Section 530 of the Revenue Act of 1978 may already apply to the states, the Affordable Care Act, and title 29 issues. Don’t be surprised if state unemployment agencies and DOL are rabid in pursuing independent contractor misclassification issues in your business or your clients’ businesses. But don’t give up the section 530 issue when those agencies claim it is limited to subtitle C employment taxes.
The Department of Labor and the Internal Revenue Service entered into a Memorandum of Understanding (MOU) on September 19, 2011. The next day, six states joined the MOU melee. Now, a few years later, the tale of the tape is in.
The Obama administration undertook a strategy to attack Section 530 of Revenue Act of 1978 by and through state unemployment agencies and a DOL attack which the executive branch ostensibly contends lies outside subtitle C. The President’s section 530 animus can be traced back to his days in the senate, by and through failed legislation he proposed shortly before he occupied the White House. The administration’s transparent goal is to reign in independent contractors to be covered as employees for Affordable Care Act purposes.
The Supreme Court’s Rowan decision may stand for the proposition Congress contextually qualified the subtitle C definition of employment and employee when it enacted section 530. Because the independent contractor safe harbor provision is not part of the Internal Revenue Code, per se, it may also be held to contextually qualify similar definitions in U. S. Code provisions other than those contained in Title 26. Moreover, longstanding dual federal-state taxing jurisprudence implicates contextually qualified subtitle C definitions extend to the states to ensure coterminous, uniform, and harmonious state enactments. For these reasons, the federal employment tax safe haven already applies to the states.

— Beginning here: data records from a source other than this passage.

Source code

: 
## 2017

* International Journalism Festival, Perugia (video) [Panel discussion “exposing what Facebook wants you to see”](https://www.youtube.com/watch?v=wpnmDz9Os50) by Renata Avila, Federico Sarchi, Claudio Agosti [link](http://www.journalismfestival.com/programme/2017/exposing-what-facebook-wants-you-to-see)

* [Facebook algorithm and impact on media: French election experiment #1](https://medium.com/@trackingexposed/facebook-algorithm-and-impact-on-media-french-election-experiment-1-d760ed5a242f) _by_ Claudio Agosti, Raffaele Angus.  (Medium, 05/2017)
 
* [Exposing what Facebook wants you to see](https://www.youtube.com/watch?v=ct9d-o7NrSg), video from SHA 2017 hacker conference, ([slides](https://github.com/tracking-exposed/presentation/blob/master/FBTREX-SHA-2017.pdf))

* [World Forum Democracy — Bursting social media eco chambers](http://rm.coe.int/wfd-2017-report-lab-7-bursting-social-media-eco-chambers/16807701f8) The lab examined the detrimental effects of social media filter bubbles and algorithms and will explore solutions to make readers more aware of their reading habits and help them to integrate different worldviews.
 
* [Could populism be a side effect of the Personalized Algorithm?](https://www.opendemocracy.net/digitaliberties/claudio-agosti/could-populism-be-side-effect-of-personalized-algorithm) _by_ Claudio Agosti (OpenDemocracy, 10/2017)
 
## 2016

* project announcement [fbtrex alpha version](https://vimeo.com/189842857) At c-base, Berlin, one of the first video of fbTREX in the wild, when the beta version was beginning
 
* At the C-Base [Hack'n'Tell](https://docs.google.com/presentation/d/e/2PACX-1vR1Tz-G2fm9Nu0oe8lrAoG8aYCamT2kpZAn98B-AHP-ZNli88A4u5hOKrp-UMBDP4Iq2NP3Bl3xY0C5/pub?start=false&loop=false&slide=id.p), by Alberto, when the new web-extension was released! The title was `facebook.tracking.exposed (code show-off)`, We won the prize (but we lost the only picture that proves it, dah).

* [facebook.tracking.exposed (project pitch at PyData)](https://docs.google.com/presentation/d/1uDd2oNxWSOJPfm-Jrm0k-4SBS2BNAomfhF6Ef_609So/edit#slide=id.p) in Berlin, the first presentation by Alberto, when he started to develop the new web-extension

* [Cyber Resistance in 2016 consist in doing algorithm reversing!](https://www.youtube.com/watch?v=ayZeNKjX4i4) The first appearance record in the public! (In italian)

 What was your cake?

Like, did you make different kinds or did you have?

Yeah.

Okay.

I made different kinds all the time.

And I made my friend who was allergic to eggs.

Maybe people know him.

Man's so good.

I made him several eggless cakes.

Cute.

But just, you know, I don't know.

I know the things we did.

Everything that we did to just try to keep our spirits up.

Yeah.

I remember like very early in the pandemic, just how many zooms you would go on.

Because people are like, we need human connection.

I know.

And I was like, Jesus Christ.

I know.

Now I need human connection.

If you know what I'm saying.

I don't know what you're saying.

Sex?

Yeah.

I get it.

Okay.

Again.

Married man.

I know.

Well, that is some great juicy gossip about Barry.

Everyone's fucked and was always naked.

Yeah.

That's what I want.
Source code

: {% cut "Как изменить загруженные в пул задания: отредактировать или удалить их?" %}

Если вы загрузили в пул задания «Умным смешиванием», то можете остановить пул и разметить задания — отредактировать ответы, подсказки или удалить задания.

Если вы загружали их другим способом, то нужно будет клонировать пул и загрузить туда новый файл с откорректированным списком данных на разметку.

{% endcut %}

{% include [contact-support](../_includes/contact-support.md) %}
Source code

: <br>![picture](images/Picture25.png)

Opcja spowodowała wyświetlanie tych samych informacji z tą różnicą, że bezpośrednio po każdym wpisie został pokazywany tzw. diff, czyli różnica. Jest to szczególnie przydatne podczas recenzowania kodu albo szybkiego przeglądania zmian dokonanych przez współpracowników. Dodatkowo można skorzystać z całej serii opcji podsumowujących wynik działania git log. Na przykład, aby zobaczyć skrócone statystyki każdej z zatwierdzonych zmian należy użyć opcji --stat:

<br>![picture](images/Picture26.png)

It is interesting to note there are conflicts among the states in recognizing the safe harbor provision’s applicability to state employment acts. For example, Indiana respects the coterminous, uniform, and harmonious requirement while Missouri does not. However, H.R. 1642 has been passed by the Missouri house and is dawdling before the Missouri senate. The provision will extend IRS section 530 determinations to matters before the Missouri employment agency.
It appears the Obama administration’s interference in the section 530 Congressional will to contextually qualify the unemployment tax definitional infrastructure implicates separated powers substantive due process. The caldron is currently boiling. Federal intervention looms on the horizon.
My paper, “Why Section 530 of the Revenue Act of 1978 Applies to the States,” is scheduled for publication in the San Jose State University’s online MST peer-reviewed The Contemporary Tax Journal in its soon to be released fall issue. The topic also appeared in the 21st Century Taxation blog.